Em defesa da dúvida
Cena de 12 Homens e uma Sentença, em cartaz no CCBB (Foto: Dalton Valério)
Eduardo Tolentino de Araújo é um diretor especialmente adequado para capitanear uma proposta de montagem como a de 12 Homens e uma Sentença, obra concebida por Reginald Rose como telepeça e transportada para o cinema por Sidney Lumet, tendo em vista a sua trajetória diretamente ligada à valorização do texto e do trabalho do ator dentro do Grupo Tapa.
O público acompanha a jornada de integrantes de um conjunto heterogêneo de jurados. Eles devem decidir se condenam à morte ou absolvem um adolescente acusado de matar o pai. De início, apenas um dos jurados tem dúvidas sobre o desenlace do caso. Aos poucos, os demais passam a questionar se a rápida conclusão a que chegaram é óbvia e incorreta. A decisão precisa ser unânime e, para tanto, eles travam embate crescente enquanto permanecem fechados dentro de uma sala. O calor do verão de Nova York acirra ainda mais os ânimos.
O autor não está interessado em elucidar a morte do personagem mencionado, mas em registrar o processo de desestabilização dos jurados, que, à medida que a reunião avança, revelam que suas opiniões decorrem muitas vezes de recalques, preconceitos e reacionárias visões de mundo.
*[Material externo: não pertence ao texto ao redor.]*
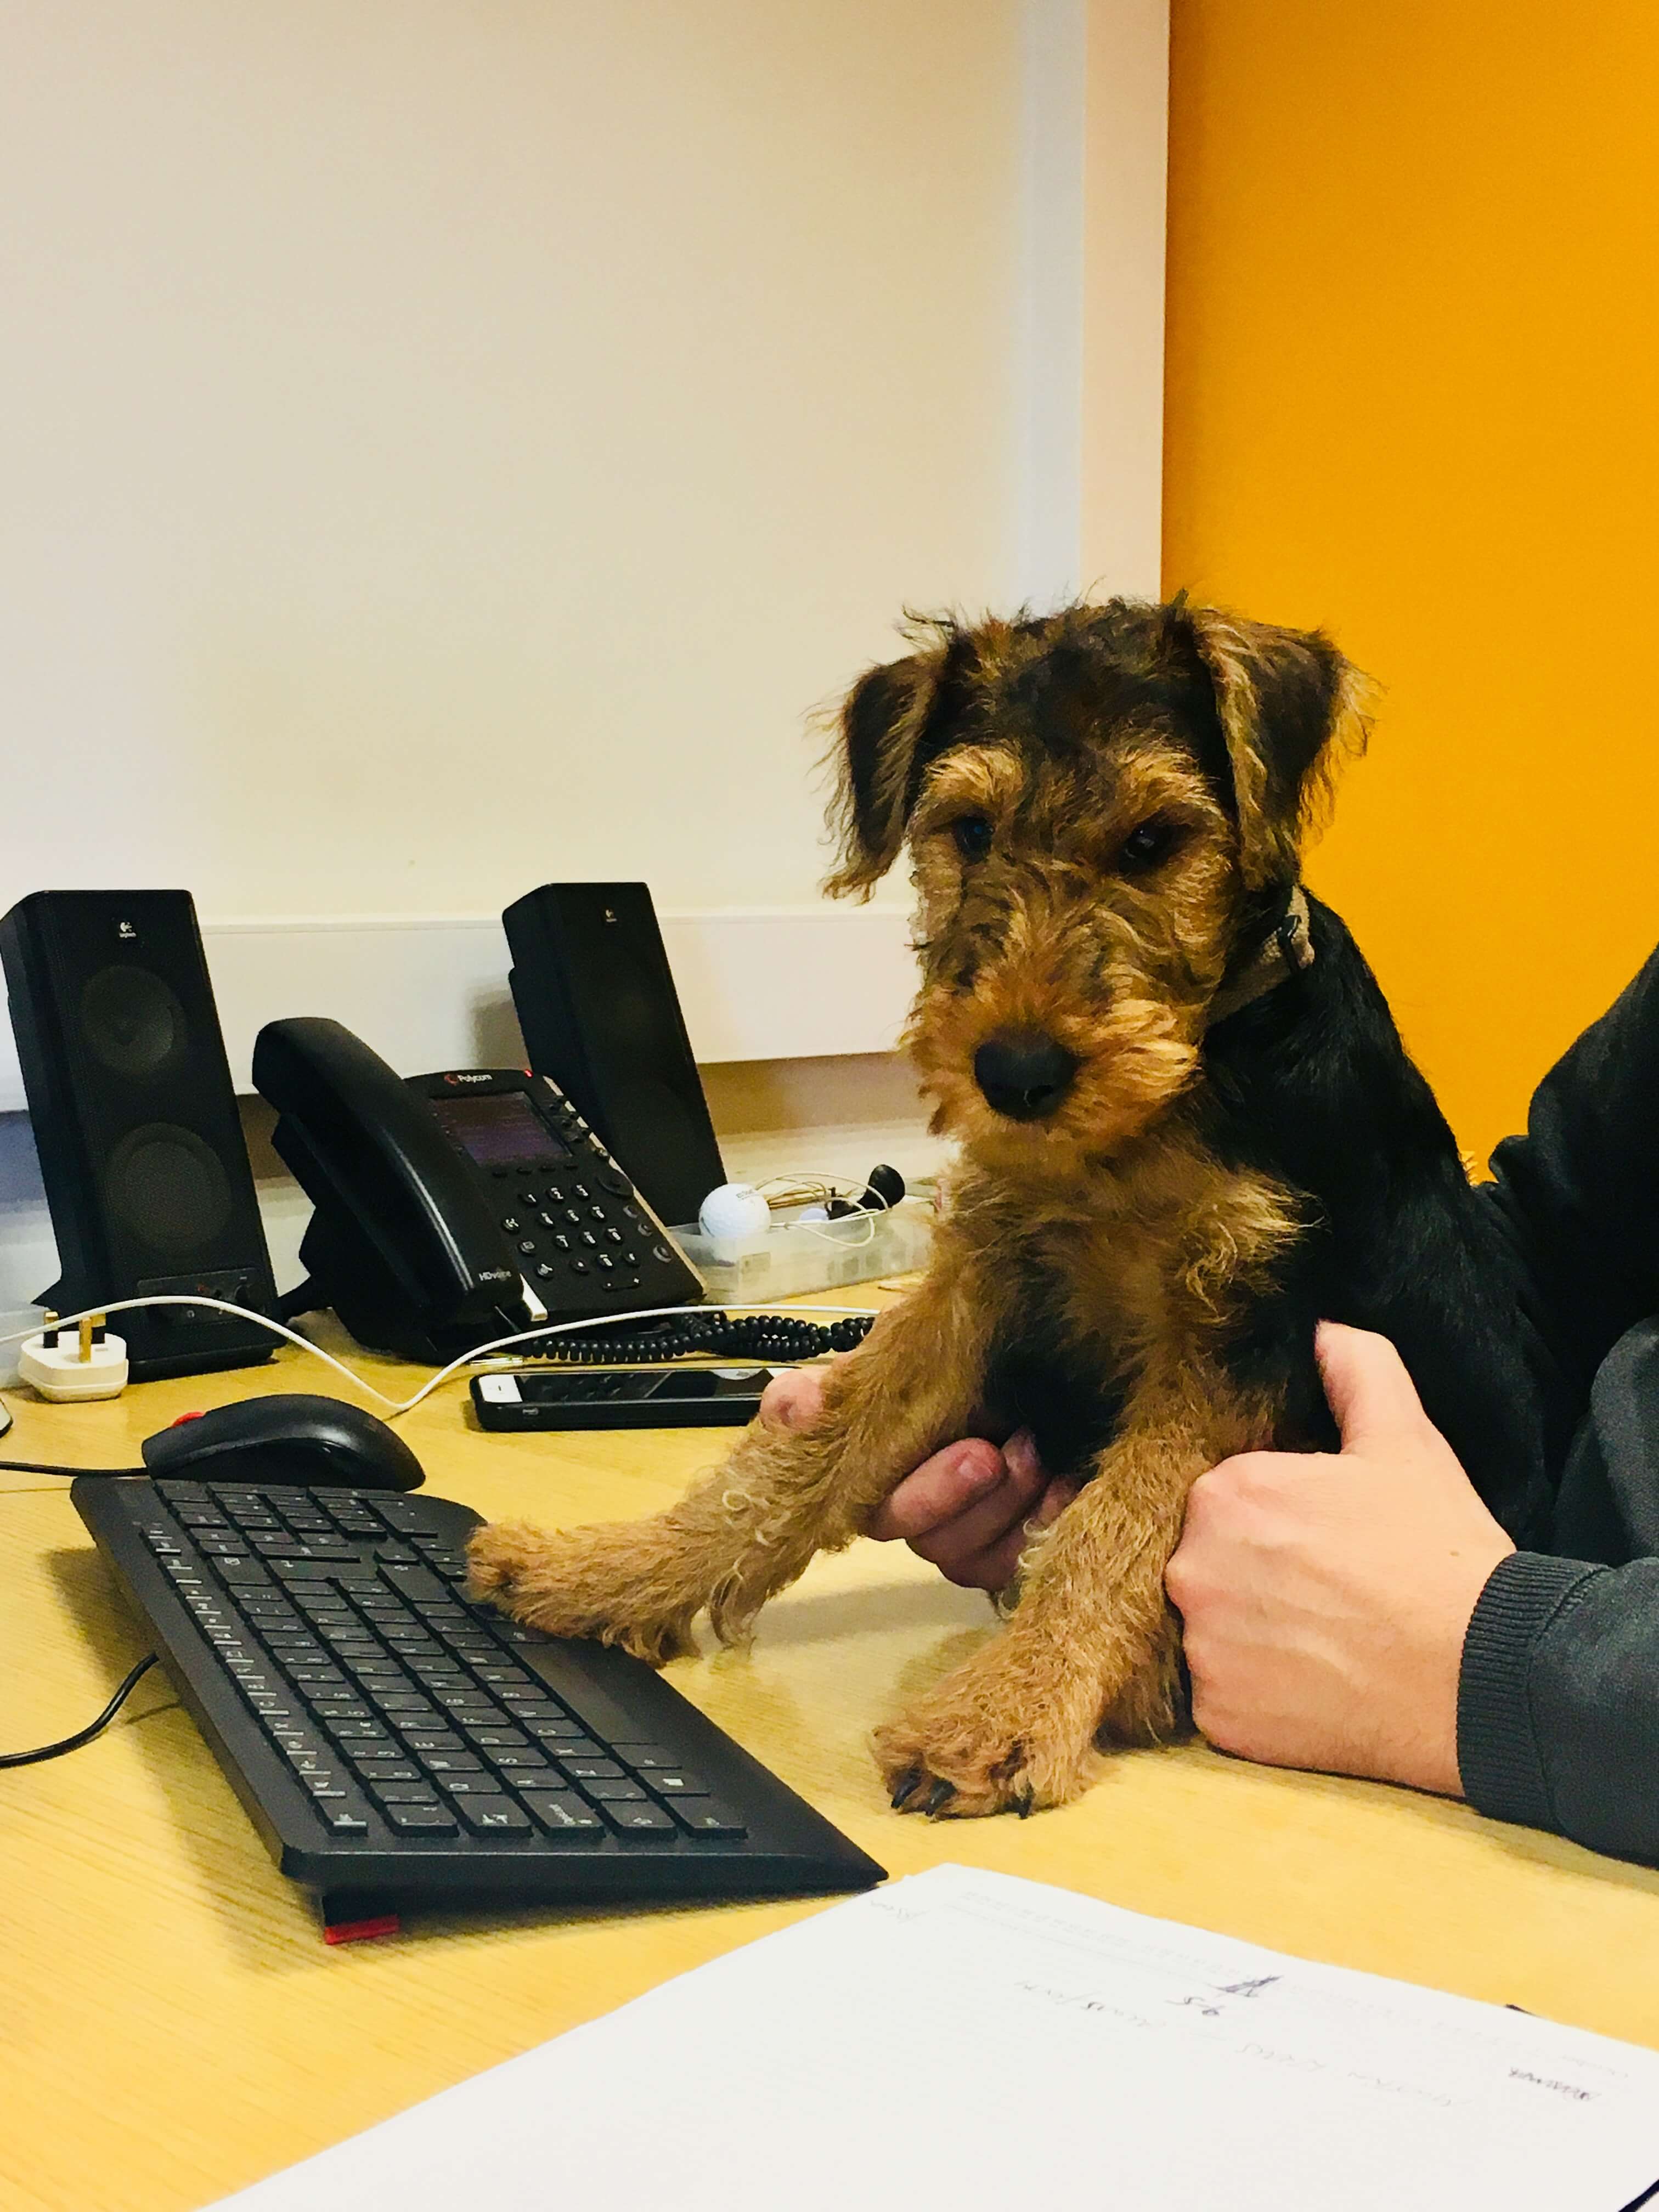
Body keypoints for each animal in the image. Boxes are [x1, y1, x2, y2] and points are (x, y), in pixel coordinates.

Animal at [469, 601, 1557, 1814]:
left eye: (1153, 842)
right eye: (970, 830)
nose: (1016, 1073)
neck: (1160, 1105)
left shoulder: (1238, 1335)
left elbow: (1115, 1528)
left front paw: (1001, 1715)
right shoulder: (983, 1278)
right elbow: (793, 1463)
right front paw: (605, 1572)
Reginald Rose mostra, portanto, como que a tomada de posição de cada um pode estar atrelada a vivências pessoais (mesmo que nem sempre se tenha consciência disto), o que não significa que defenda a possibilidade de se atingir a imparcialidade na avaliação, uma ambição talvez utópica. E chama atenção para a dificuldade frequente de se colocar em estado de dúvida, de abrir mão de certezas imediatas. A questão conecta 12 Homens e uma Sentença a outro texto, mais recente – Dúvida, de John Patrick Shanley, também adaptado para o cinema, centrado na postura radical de uma freira, norteada pela certeza de que um aluno foi sexualmente molestado por um padre.
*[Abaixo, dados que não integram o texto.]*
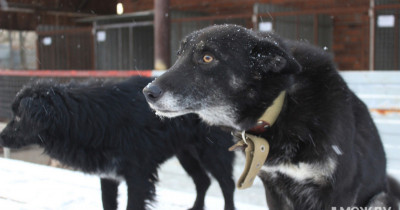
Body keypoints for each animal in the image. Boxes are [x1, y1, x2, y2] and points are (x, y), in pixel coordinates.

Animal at [0, 76, 236, 210]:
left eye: (19, 117)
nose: (0, 137)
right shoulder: (108, 175)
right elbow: (108, 204)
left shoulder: (138, 177)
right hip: (186, 153)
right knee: (203, 181)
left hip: (213, 152)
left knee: (227, 185)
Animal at [144, 25, 400, 210]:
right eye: (179, 56)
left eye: (207, 58)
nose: (148, 92)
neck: (283, 104)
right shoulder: (274, 189)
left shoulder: (339, 191)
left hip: (381, 199)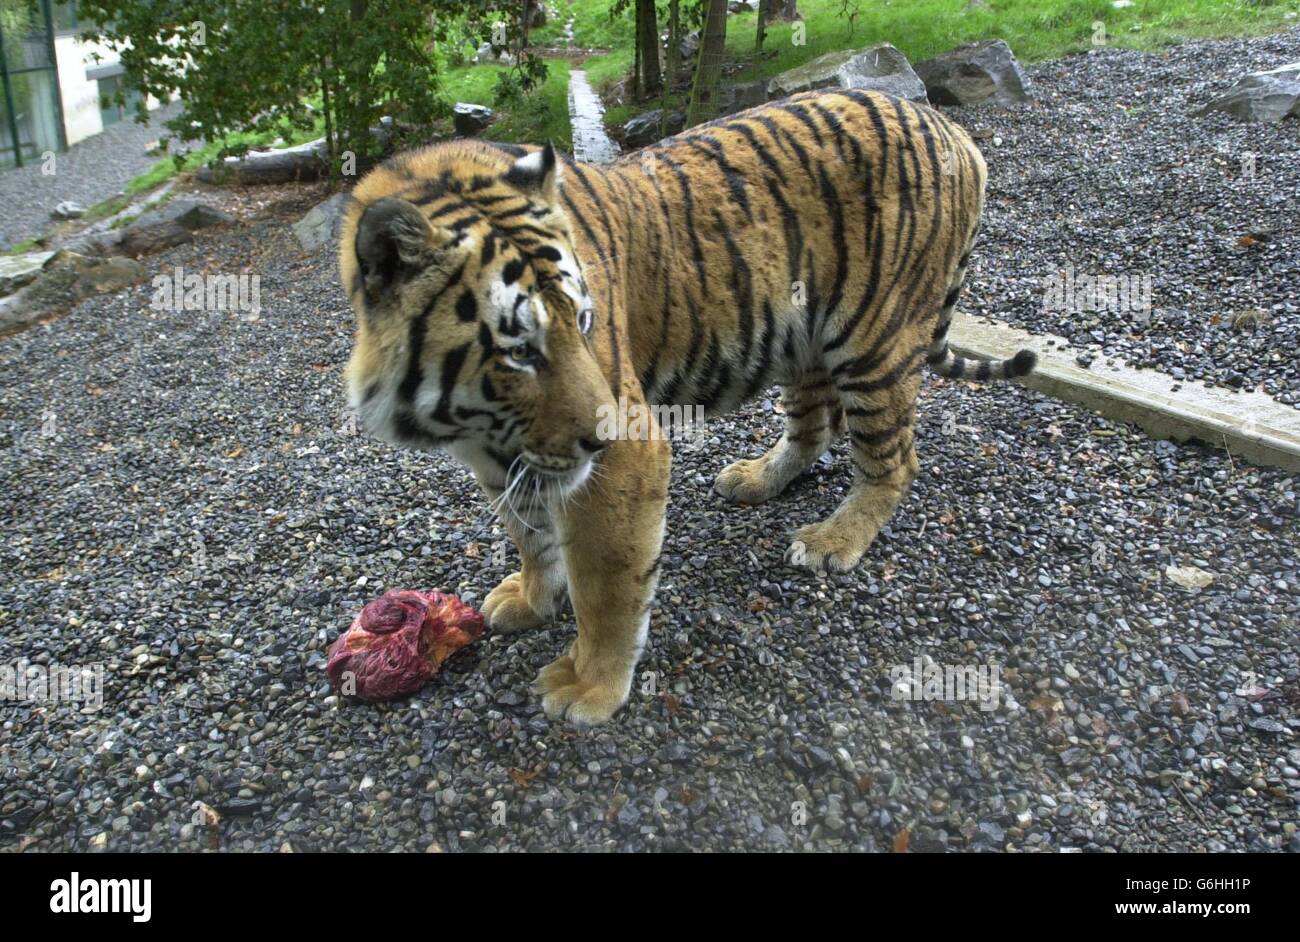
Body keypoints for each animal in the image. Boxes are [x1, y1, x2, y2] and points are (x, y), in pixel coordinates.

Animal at [335, 86, 1034, 727]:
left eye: (584, 322)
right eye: (520, 350)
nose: (598, 438)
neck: (474, 417)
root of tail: (950, 128)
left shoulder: (624, 458)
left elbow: (607, 581)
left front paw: (590, 684)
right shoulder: (503, 456)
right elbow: (529, 535)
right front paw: (532, 599)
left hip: (875, 341)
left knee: (893, 460)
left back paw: (834, 539)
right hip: (803, 337)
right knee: (816, 423)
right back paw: (757, 478)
Para a encenação atualmente em cartaz no Teatro II do Centro Cultural Banco do Brasil (CCBB), quase todo o elenco mudou. Apenas Norival Rizzo e Genézio de Barros participaram da montagem paulistana e continuam presentes. Eduardo Tolentino de Araújo distribui com habilidade os atores pelo espaço nessa peça de confinamento, ambientada em cenário único. Resolve bem não só a circunstância dos atores inicialmente posicionados de costas para a plateia na grande mesa de reunião como explicita, através das marcações, as transições atravessadas pelos membros do júri, que vão deixando de expressar uma visão única e começando a manifestar percepções individualizadas sobre o caso. A disposição espacial também foi alterada. Se em São Paulo, o público era inserido, de certa forma, dentro do espaço da sala de reunião e lá permanecia como presença invisível, testemunhando o desenrolar dos embates entre os jurados, agora a montagem surge em configuração palco/plateia mais convencional.
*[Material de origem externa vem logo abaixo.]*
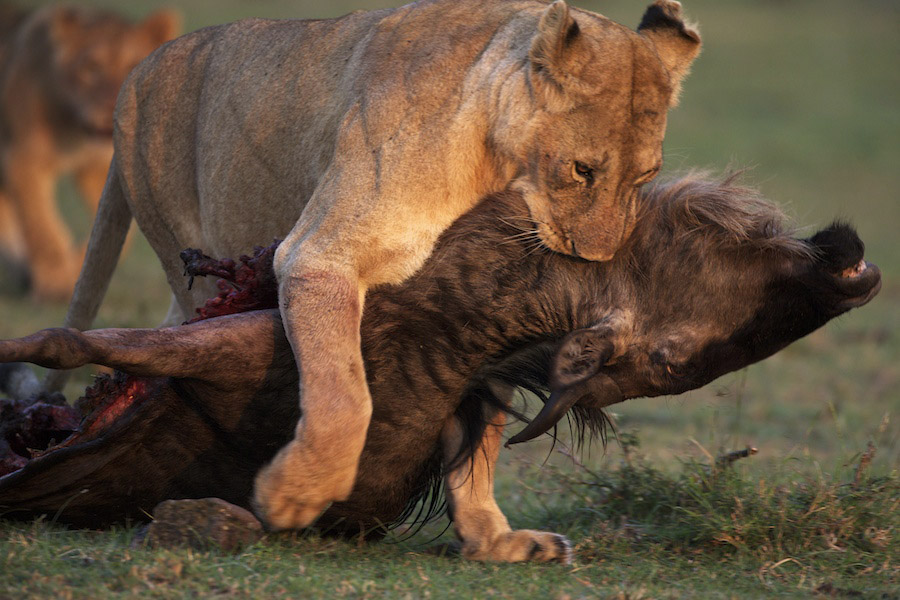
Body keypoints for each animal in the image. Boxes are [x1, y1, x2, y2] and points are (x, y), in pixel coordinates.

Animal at [0, 4, 181, 302]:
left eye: (131, 66)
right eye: (91, 68)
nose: (111, 106)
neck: (75, 131)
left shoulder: (99, 170)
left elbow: (113, 232)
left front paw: (77, 267)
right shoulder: (23, 160)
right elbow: (42, 226)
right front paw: (54, 280)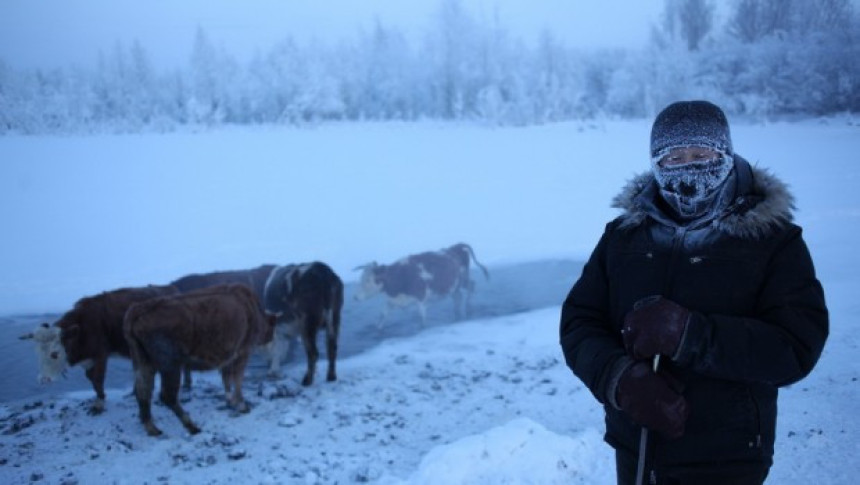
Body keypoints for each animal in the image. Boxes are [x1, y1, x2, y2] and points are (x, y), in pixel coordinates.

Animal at [18, 284, 180, 412]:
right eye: (38, 353)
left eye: (55, 353)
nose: (44, 379)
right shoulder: (88, 360)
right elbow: (91, 379)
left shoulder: (100, 355)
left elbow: (97, 380)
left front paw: (99, 404)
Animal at [122, 282, 278, 436]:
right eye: (272, 326)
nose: (270, 337)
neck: (252, 308)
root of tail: (138, 309)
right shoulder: (242, 352)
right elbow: (237, 380)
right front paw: (241, 405)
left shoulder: (227, 358)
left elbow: (226, 379)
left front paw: (230, 401)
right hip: (170, 365)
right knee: (167, 396)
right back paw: (192, 426)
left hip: (143, 363)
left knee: (143, 391)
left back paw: (152, 427)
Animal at [354, 241, 490, 326]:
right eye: (361, 278)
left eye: (368, 280)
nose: (355, 297)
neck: (400, 276)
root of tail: (455, 247)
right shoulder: (392, 300)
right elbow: (382, 316)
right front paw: (378, 331)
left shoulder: (420, 298)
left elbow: (421, 319)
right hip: (454, 285)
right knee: (458, 296)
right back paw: (457, 314)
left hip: (463, 279)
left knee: (471, 286)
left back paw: (468, 308)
Além dos citados Norivaz Rizzo e Genézio de Barros, que interpretam personagens que despontam como forças antagônicas em relação à sentença, Eduardo Tolentino conduz elenco composto por Edmilson Barros, Xando Graça, Camilo Bevilacqua, Alexandre Mello, Babu Santana, Marcello Escorel, Henrique César, Henri Pagnocelli, Mario José Paz e Gustavo Rodrigues (com Francisco Paz encarregado das discretas intervenções do guarda). Os atores às vezes se fixam em determinada característica central de seus personagens, não constituindo, dessa maneira, perfis multifacetados. Mas formam um conjunto harmônico, que dosa a atmosfera de tensão, a voltagem dramática e o humor contidos no texto de Reginald Rose, traduzido por Ivo Barroso. E cabe destacar a atuação segura de Henrique César.
A montagem evidencia investimento na austeridade sugerida por Rose. A cenografia de Lola Tolentino reproduz o ambiente impessoal da sala de reunião do júri. Os figurinos de Ana Cristina Monteiro de Castro diferenciam os personagens de acordo com condição social e personalidade. A iluminação de Nelson Ferreira foi concebida sem concessões à obviedade, a julgar pelos primeiros minutos do espetáculo: os atores entram na penumbra e, ao invés da aposta no previsível contraste com uma abrupta luz aberta, a cena vai sendo iluminada aos poucos, por meio de gradações sutis.